La muerte del auricular

› Por Javier Aguirre

El primer síntoma de que algo no anda bien es fugaz: apenas un segundo de silencio que interrumpe El Nagual, de El Festival de los Viajes. Pero enseguida la música sigue, y todo sigue. Tal vez era ése el momento de llamar a la ambulancia tecnológica, pero uno dice “a mí no me va a pasar” y se confía, con la narcófona imprudencia de quien camina (o viaja en transporte público) escuchando rock a todo volumen. El segundo silencio ataca sólo el flanco izquierdo, del lado del corazón, en pleno Govind, de Kula Shaker, y ya no deja dudas: algo anda mal en la salud del auricular. Desde entonces, los síntomas se repiten, cada paso es un infarto sonoro, el cablecito tiene una fractura expuesta y la música empezará a fragmentarse cada vez más, hasta invertir la ecuación: ahora se escucha un silencio casi permanente, que sólo se interrumpe por ínfimos pasajes de Canalla, de Andrés Calamaro. Y es verdad que unos auriculares chotos valen 8 pesos, que se consiguen en cualquier lado y que siempre es bueno tomar el toro por las astas (salvo que seas torero). Pero uno está acostumbrado a sufrir y cree que, mediante un sutil pero enérgico forcejeo con la ficha de plug fino, puede al menos completar el viaje y ver si hay algún otro par de auriculares olvidado en casa. Pues es sólo otro intento ineficiente por estirar la agonía: todavía estamos lejos y de pronto llega el silencio definitivo. Algo se rompió para siempre, esta mierda no anda más, es hora de volver al mundo. Sorpresa: se escucha música por todos lados.

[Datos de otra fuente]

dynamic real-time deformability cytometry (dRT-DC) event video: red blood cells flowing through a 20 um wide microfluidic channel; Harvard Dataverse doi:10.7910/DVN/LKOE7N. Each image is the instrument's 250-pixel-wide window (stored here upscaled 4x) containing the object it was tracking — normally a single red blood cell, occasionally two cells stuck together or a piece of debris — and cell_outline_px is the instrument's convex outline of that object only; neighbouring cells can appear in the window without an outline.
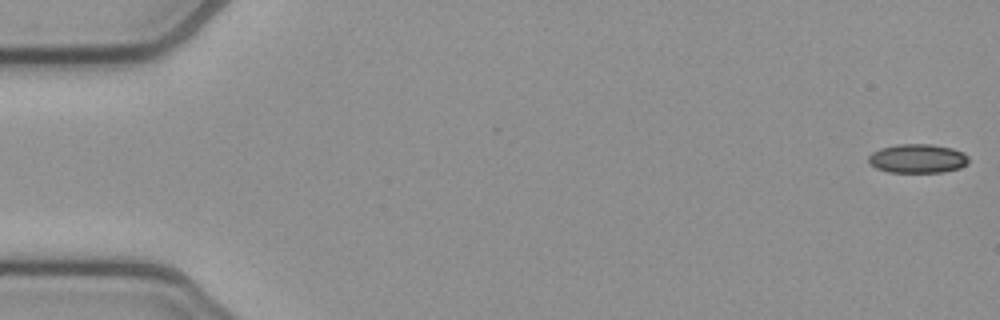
{"species": "common noctule bat (a hibernating species)", "species_latin": "Nyctalus noctula", "temperature_condition": "cold", "stored_images_in_passage": 53, "camera_frame_rate_fps": 3000, "um_per_image_px": 0.085, "animal": {"sex": "female", "body_mass_g": 21.9}, "frame": {"image": 1, "passage_image": 1, "time_ms": 0.0, "image_size_px": [1000, 320], "cell_outline_px": [[968, 164], [960, 168], [944, 172], [888, 172], [876, 168], [868, 160], [868, 156], [872, 152], [880, 148], [896, 144], [932, 144], [952, 148], [964, 152], [968, 156]], "centroid_in_image_um": [78.01, 13.47], "position_along_channel_um": 7.0, "area_um2": 17.05}}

Los teléfonos celulares con parlantito incorporado ya mean sobre la tumba de walkmans, discmans y reproductores de MP3; se desvanece el estereotipo del viajante que escucha una misteriosa música por auriculares. Se oyen en el vagón tres canciones al mismo tiempo: un reggaetón indeterminado, otro reggaetón indeterminado y un hit acústico de Arjona (pregunta: ¿es rocker reconocer a Arjona, pero no a dos temas de reggaetón?). Nadie parece extrañar a los auriculares. Como en los tiempos setentochentistas en los que los morochos de Detroit cargaban su radiograbador en el hombro, la música otra vez se comparte. Con una fidelidad nula, sin graves y peor que la AM de socio vitalicio en cancha de fútbol, sí; pero ya no en la clandestinidad.